Can you reproduce, line for line and unchanged, the text read from every one of the records below, with the pictures left out?

(Saved entries)
———
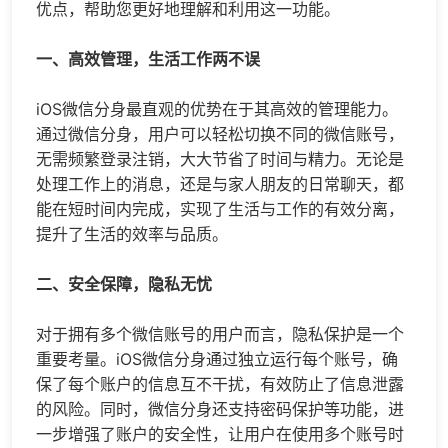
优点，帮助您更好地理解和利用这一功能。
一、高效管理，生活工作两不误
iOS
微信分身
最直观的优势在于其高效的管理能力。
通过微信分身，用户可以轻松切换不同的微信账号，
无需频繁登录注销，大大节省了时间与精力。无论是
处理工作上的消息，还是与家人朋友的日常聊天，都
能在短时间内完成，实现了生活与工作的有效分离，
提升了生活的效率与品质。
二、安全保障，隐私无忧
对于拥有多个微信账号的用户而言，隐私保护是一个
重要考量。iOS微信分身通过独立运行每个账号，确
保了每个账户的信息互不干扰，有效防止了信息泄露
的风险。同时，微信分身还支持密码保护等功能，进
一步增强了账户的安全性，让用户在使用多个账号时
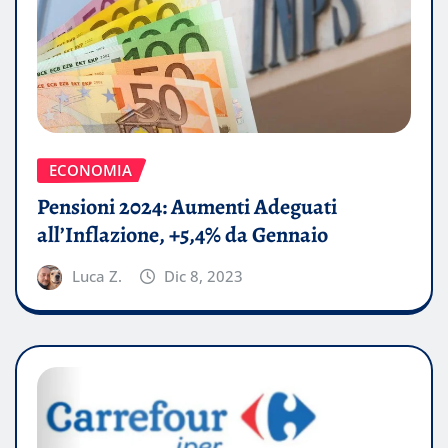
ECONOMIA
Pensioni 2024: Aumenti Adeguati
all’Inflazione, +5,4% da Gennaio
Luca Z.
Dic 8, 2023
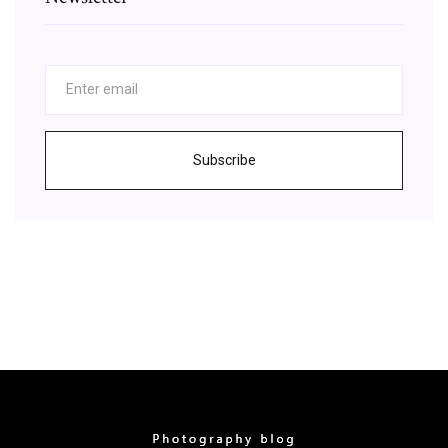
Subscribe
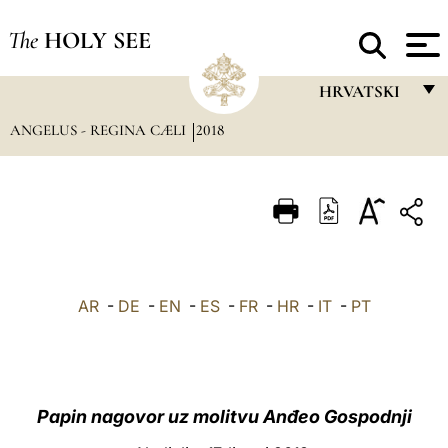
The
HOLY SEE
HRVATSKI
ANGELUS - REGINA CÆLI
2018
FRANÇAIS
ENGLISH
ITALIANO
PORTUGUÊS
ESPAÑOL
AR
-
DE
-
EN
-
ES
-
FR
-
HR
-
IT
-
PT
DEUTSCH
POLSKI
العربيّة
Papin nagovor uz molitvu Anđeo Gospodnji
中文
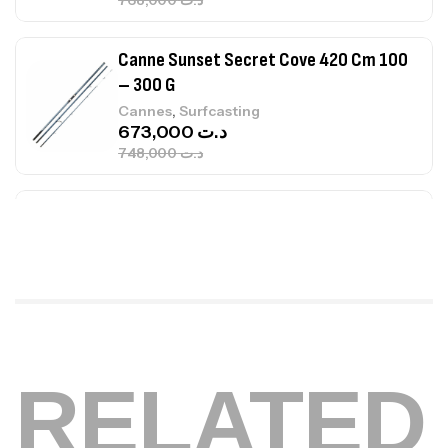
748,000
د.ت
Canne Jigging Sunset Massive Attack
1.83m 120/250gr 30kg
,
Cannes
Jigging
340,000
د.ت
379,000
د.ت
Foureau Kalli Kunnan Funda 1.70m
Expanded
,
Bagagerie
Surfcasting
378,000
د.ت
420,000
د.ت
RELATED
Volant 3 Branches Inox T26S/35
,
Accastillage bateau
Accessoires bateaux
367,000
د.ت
———
* _Exercise answer_
优点，帮助您更好地理解和利用这一功能。
一、高效管理，生活工作两不误
iOS
微信分身
最直观的优势在于其高效的管理能力。
通过微信分身，用户可以轻松切换不同的微信账号，
无需频繁登录注销，大大节省了时间与精力。无论是
处理工作上的消息，还是与家人朋友的日常聊天，都
能在短时间内完成，实现了生活与工作的有效分离，
提升了生活的效率与品质。
二、安全保障，隐私无忧
对于拥有多个微信账号的用户而言，隐私保护是一个
重要考量。iOS微信分身通过独立运行每个账号，确
保了每个账户的信息互不干扰，有效防止了信息泄露
的风险。同时，微信分身还支持密码保护等功能，进
一步增强了账户的安全性，让用户在使用多个账号时
ECONOMIA
Pensioni 2024: Aumenti Adeguati
all’Inflazione, +5,4% da Gennaio
Luca Z.
Dic 8, 2023
Subscribe
The
HOLY SEE
HRVATSKI
ANGELUS - REGINA CÆLI
2018
FRANÇAIS
ENGLISH
ITALIANO
PORTUGUÊS
ESPAÑOL
AR
-
DE
-
EN
-
ES
-
FR
-
HR
-
IT
-
PT
DEUTSCH
POLSKI
العربيّة
Papin nagovor uz molitvu Anđeo Gospodnji
中文
748,000
د.ت
Canne Jigging Sunset Massive Attack
1.83m 120/250gr 30kg
,
Cannes
Jigging
340,000
د.ت
379,000
د.ت
Foureau Kalli Kunnan Funda 1.70m
Expanded
,
Bagagerie
Surfcasting
378,000
د.ت
420,000
د.ت
RELATED
Volant 3 Branches Inox T26S/35
,
Accastillage bateau
Accessoires bateaux
367,000
د.ت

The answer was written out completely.